(Beginning of Source material)
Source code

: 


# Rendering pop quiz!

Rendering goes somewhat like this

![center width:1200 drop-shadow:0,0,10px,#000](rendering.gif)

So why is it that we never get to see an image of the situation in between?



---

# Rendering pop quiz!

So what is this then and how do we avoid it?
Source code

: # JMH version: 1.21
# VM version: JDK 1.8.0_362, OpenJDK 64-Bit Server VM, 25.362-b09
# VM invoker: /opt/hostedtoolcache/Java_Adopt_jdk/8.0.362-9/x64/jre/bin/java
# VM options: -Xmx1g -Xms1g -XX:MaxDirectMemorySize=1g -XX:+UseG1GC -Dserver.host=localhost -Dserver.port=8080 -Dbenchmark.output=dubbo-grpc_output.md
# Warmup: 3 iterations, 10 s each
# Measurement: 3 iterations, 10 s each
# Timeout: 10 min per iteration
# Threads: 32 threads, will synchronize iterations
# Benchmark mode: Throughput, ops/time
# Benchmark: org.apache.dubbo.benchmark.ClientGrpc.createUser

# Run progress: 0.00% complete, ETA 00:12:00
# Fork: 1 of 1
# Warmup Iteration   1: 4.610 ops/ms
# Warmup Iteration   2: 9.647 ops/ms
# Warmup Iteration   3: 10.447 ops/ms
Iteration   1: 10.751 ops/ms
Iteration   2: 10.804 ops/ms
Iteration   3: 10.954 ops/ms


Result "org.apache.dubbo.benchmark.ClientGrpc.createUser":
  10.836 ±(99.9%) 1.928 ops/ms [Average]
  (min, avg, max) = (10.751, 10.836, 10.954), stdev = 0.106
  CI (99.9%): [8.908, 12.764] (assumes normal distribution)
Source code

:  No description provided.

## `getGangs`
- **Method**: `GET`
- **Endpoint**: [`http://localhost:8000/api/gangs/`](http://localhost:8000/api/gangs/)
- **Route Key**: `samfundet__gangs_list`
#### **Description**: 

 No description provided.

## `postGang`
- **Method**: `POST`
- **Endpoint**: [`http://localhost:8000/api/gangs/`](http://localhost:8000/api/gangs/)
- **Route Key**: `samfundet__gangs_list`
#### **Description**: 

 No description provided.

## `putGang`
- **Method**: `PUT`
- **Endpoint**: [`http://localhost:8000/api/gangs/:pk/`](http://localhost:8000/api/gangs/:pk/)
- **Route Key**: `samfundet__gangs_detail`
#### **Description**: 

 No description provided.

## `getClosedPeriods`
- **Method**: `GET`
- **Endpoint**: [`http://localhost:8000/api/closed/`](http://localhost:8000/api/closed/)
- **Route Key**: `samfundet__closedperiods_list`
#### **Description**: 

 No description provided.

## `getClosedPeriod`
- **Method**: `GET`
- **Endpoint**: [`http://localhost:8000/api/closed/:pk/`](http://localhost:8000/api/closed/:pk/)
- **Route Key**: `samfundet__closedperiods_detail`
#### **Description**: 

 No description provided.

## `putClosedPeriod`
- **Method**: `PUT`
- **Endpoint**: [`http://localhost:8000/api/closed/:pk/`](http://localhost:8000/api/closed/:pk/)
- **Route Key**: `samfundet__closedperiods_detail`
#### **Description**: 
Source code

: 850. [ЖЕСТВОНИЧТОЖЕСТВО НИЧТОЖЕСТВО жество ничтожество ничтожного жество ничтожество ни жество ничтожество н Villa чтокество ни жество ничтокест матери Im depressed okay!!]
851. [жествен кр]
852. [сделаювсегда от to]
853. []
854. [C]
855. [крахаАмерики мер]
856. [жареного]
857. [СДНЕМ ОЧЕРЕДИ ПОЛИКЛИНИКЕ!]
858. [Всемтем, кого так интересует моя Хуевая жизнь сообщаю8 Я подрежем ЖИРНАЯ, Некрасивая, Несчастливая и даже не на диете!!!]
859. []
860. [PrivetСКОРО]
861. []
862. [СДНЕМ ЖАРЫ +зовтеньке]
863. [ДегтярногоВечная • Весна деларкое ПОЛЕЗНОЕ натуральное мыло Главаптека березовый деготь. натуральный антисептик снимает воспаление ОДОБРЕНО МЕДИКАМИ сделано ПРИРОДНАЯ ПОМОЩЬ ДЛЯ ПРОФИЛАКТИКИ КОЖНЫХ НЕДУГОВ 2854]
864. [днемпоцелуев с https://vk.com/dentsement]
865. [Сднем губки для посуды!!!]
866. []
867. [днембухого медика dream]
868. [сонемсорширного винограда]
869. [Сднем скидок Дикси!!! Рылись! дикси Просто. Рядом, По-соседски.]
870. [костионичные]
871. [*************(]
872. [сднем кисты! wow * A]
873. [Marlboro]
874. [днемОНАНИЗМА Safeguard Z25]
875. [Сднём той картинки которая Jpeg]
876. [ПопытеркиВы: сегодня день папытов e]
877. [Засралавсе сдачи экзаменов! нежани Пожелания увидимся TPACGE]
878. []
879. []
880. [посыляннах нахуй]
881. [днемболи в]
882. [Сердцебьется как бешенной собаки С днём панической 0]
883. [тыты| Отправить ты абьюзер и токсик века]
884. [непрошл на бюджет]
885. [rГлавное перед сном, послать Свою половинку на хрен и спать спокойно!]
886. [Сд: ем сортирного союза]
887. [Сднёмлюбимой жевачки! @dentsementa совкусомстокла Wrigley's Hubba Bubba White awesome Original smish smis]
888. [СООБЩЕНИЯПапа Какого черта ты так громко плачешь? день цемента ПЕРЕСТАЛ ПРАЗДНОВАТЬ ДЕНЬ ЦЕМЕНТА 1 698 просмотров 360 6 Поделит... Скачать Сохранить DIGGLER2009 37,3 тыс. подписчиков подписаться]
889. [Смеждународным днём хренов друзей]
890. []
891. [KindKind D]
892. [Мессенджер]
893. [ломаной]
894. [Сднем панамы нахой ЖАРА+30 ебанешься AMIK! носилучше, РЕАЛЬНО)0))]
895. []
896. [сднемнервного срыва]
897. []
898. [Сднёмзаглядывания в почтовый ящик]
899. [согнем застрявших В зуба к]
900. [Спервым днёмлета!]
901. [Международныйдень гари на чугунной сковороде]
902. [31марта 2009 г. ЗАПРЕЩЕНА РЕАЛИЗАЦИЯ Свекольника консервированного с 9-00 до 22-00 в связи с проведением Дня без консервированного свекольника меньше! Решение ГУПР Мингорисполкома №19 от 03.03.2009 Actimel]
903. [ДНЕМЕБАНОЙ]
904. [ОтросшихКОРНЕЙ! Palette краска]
(End of Source material)
* [The problem]:
Among the lines above, find those that contain the word "iterations" and copy them.

* [Expected answer]:
# Warmup: 3 iterations, 10 s each
# Measurement: 3 iterations, 10 s each
# Threads: 32 threads, will synchronize iterations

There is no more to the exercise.